(Data visualization images)
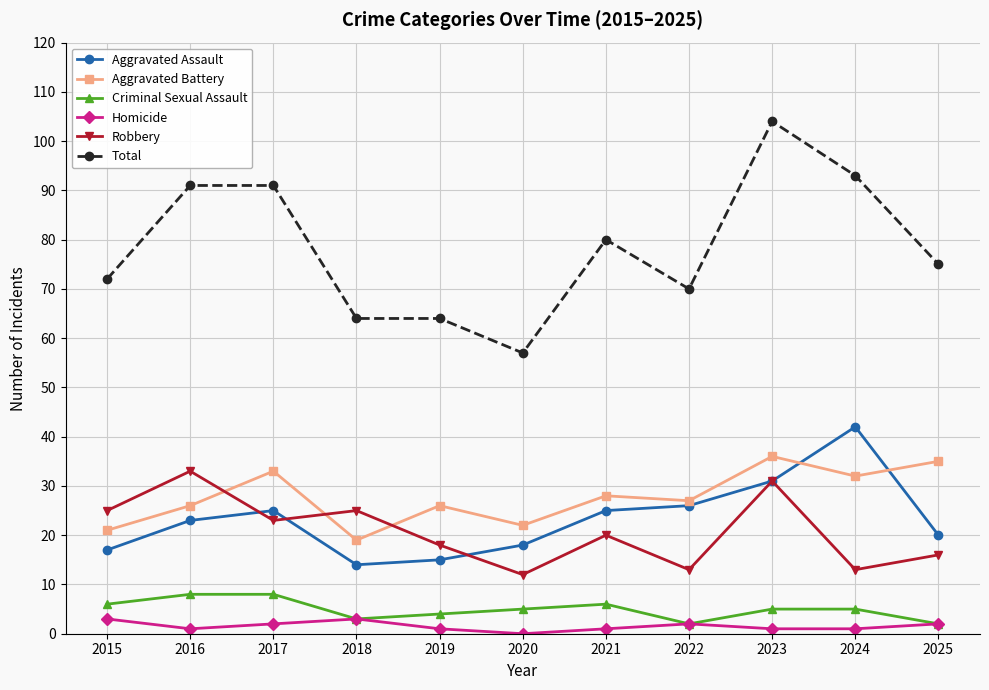

How many lines are shown in the chart?

6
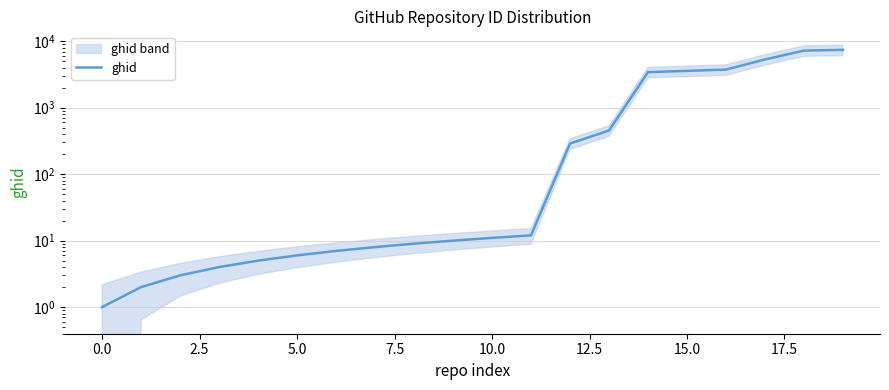

What is the value of the 20th point from the left?

7427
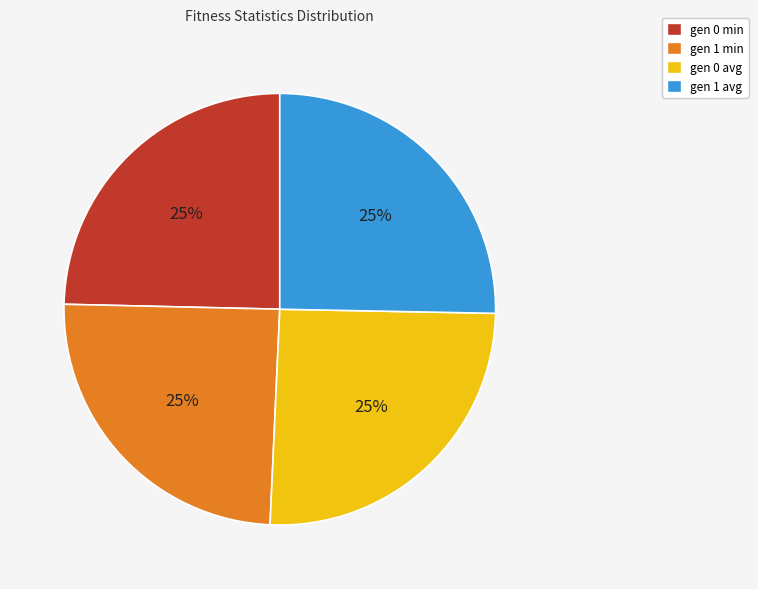

To the nearest percent, what portion does gen 1 avg represent?

25%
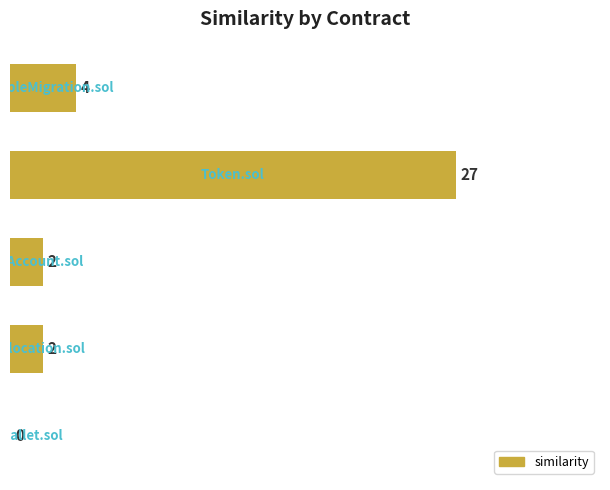

What is the maximum value shown in the chart?

27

WHAT THE TASK ASKS:
Reproduce every line of the data above verbatim, leaving the pictures out.

COMPLETED EXERCISE:
How many lines are shown in the chart?

6

What is the value of the 20th point from the left?

7427

To the nearest percent, what portion does gen 1 avg represent?

25%

What is the maximum value shown in the chart?

27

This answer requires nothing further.